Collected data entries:
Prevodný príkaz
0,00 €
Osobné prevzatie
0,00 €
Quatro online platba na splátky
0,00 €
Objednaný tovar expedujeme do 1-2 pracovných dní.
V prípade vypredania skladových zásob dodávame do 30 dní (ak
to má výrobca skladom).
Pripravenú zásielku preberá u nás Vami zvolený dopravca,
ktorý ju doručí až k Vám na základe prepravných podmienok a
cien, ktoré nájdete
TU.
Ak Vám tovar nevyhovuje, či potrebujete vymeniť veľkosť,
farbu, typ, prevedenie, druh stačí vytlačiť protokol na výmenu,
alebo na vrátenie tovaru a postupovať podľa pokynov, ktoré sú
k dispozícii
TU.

What to work on: Exact reproduction of every entry is needed.

Your response:
Prevodný príkaz
0,00 €
Osobné prevzatie
0,00 €
Quatro online platba na splátky
0,00 €
Objednaný tovar expedujeme do 1-2 pracovných dní.
V prípade vypredania skladových zásob dodávame do 30 dní (ak
to má výrobca skladom).
Pripravenú zásielku preberá u nás Vami zvolený dopravca,
ktorý ju doručí až k Vám na základe prepravných podmienok a
cien, ktoré nájdete
TU.
Ak Vám tovar nevyhovuje, či potrebujete vymeniť veľkosť,
farbu, typ, prevedenie, druh stačí vytlačiť protokol na výmenu,
alebo na vrátenie tovaru a postupovať podľa pokynov, ktoré sú
k dispozícii
TU.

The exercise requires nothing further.